Of the 1,000 New Zealanders diagnosed each year with a gynaecological cancer, a third of them will have ovarian cancer with an average five-year survival rate of around 37 percent, a rate less than half both breast and prostate cancer.

Uterine/endometrial cancer the most common

Tawhara says uterine cancer, also known as endometrial cancer, is the most common gynecological cancer that wāhine undergo. It begins in the lining of the uterus and is the deadliest.

“It is more associated with some of the metabolic conditions. So the risk factors for endometrial cancer are obesity, diabetes, hypertension (high blood pressure), polycystic ovarian syndrome so they are those conditions that are prevalent in Māori and so the way we can identify that is by early recognition of symptoms,” Tawhara says.

According to the New Zealand Gynaecological Cancer Foundation, some of the most common symptoms for uterine cancer are abnormal bleeding from the vagina - especially in women who have had their menopause and stopped having periods.

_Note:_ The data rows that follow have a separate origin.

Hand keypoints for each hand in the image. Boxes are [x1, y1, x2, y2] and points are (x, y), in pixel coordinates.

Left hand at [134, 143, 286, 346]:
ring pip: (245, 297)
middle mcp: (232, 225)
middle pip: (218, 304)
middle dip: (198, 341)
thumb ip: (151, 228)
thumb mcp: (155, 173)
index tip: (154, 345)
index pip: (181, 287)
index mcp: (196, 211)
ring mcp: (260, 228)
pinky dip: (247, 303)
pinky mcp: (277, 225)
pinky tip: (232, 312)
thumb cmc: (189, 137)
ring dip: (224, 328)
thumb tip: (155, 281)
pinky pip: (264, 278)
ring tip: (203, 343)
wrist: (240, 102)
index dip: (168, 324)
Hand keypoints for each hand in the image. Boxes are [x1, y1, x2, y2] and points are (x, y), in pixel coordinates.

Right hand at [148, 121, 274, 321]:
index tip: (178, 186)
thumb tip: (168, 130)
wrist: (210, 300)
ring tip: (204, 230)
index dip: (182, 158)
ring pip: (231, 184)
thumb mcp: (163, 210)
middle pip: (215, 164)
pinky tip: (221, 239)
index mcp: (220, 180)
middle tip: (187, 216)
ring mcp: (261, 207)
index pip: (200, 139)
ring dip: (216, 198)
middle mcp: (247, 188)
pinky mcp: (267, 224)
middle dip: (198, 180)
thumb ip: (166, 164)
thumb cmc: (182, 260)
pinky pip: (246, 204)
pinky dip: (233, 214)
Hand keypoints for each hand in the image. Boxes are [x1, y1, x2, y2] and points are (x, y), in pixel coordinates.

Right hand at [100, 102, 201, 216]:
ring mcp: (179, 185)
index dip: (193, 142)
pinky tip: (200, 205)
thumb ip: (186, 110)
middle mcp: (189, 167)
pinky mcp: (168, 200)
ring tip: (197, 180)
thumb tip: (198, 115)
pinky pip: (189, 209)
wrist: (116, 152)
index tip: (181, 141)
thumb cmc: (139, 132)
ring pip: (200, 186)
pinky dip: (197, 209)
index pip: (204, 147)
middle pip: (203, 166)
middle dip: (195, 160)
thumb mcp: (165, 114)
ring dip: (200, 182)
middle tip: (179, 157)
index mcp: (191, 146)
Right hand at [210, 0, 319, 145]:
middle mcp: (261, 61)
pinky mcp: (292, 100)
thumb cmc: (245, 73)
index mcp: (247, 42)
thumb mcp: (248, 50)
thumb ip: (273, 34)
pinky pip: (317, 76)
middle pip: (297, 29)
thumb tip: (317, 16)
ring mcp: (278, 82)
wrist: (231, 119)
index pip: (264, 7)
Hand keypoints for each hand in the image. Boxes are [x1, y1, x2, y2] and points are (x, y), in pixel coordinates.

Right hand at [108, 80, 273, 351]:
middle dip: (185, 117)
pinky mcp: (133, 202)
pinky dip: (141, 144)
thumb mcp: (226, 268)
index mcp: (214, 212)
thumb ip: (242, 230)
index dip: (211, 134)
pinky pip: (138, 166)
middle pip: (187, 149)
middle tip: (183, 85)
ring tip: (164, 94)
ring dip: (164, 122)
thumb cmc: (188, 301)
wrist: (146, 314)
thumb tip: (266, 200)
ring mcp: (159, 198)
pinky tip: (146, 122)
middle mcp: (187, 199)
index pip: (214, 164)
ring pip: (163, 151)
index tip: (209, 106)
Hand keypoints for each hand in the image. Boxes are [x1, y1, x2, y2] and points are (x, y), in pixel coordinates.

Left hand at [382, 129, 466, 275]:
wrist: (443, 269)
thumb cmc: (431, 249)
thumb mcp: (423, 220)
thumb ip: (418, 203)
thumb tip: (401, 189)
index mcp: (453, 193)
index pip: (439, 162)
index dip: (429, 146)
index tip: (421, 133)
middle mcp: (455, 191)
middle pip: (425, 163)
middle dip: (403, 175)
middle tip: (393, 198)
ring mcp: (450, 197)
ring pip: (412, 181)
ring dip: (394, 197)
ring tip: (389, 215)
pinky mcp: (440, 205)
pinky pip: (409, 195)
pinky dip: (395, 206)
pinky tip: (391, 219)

Tawhara says wāhine Māori are more at risk to have endometrial cancer, “mainly because the burden of disease for things such as diabetes, obesity and hypertension are more prevalent with us.”

Symptoms 

Tawhara says part of Gynaecological Awareness Month is about educating people about the symptoms for gynaecological cancers “because they are vague”. There are no screening options to detect four out of the five gynaecological cancers, so it is important people know the signs.

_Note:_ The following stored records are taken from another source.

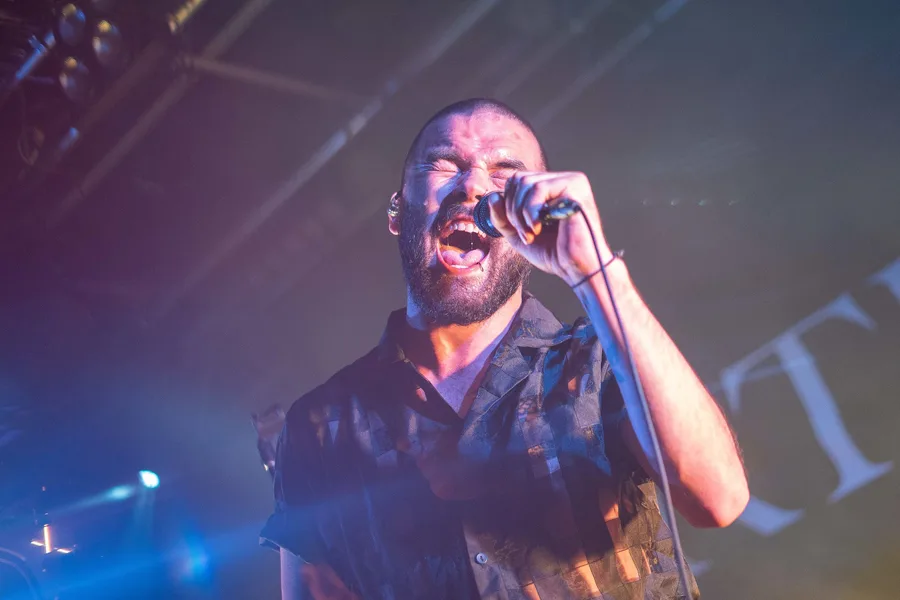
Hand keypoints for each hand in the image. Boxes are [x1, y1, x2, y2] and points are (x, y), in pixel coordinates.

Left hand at [488, 171, 614, 285]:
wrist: (577, 269)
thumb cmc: (554, 253)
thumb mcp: (519, 233)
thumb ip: (502, 216)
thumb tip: (493, 196)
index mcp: (553, 187)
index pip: (517, 180)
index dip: (508, 204)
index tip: (518, 229)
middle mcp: (563, 179)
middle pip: (519, 179)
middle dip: (513, 210)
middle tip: (526, 234)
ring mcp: (571, 181)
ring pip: (525, 183)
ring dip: (521, 214)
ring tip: (532, 234)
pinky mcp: (574, 188)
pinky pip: (539, 189)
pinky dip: (531, 212)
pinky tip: (539, 228)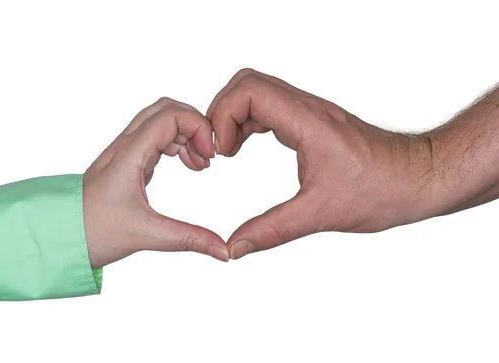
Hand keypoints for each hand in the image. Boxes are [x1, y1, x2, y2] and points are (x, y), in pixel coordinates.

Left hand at [83, 97, 228, 267]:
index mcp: (129, 154)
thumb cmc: (92, 231)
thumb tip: (223, 250)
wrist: (59, 236)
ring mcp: (125, 152)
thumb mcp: (146, 235)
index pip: (171, 115)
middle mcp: (126, 146)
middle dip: (195, 125)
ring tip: (200, 164)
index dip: (198, 127)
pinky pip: (155, 137)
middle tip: (209, 154)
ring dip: (186, 134)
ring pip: (160, 120)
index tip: (210, 156)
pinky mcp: (126, 162)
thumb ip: (188, 239)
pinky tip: (186, 165)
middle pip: (166, 108)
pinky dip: (176, 143)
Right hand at [207, 69, 435, 259]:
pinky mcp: (312, 121)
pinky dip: (249, 122)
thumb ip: (272, 230)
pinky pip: (270, 107)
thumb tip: (235, 246)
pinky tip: (245, 147)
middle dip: (221, 113)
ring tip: (227, 151)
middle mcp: (307, 108)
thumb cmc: (383, 189)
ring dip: (234, 116)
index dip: (222, 117)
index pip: (249, 91)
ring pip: (257, 91)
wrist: (419, 178)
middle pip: (247, 83)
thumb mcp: (321, 214)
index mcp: (308, 122)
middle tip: (218, 150)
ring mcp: (310, 112)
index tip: (221, 153)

“Symptoms can be as common as bloating, tiredness, lower back pain. What wāhine doesn’t at some point come across those sorts of things in their busy lives anyway?”

Tāne also to learn

Tawhara says there’s also an element of whakamā or embarrassment that wāhine experience which makes them not want to talk about their symptoms.

“It can be invasive to try and have a kōrero about this, have an examination all those sorts of reasons.”

She says the best way to overcome the whakamā is by talking.

“Ko te mea nui, he kōrero, he kōrero, he kōrero and not just for wāhine actually. So I think if we’re going to normalise talking about some of these symptoms, talking about our tara, our teke, then we actually have to talk not just to our friends and whanau who are wāhine but to our sons, our brothers, our partners, " Tawhara says.

“I think we should all be aware that normalising  this kōrero will mean that when a wāhine does experience some of those symptoms that feel really different to her day to day, she’s not going to feel embarrassed to have that kōrero to her takuta (doctor) about it because she already run it past her home.”

Tawhara says wāhine should visit their doctor if they have any concerns.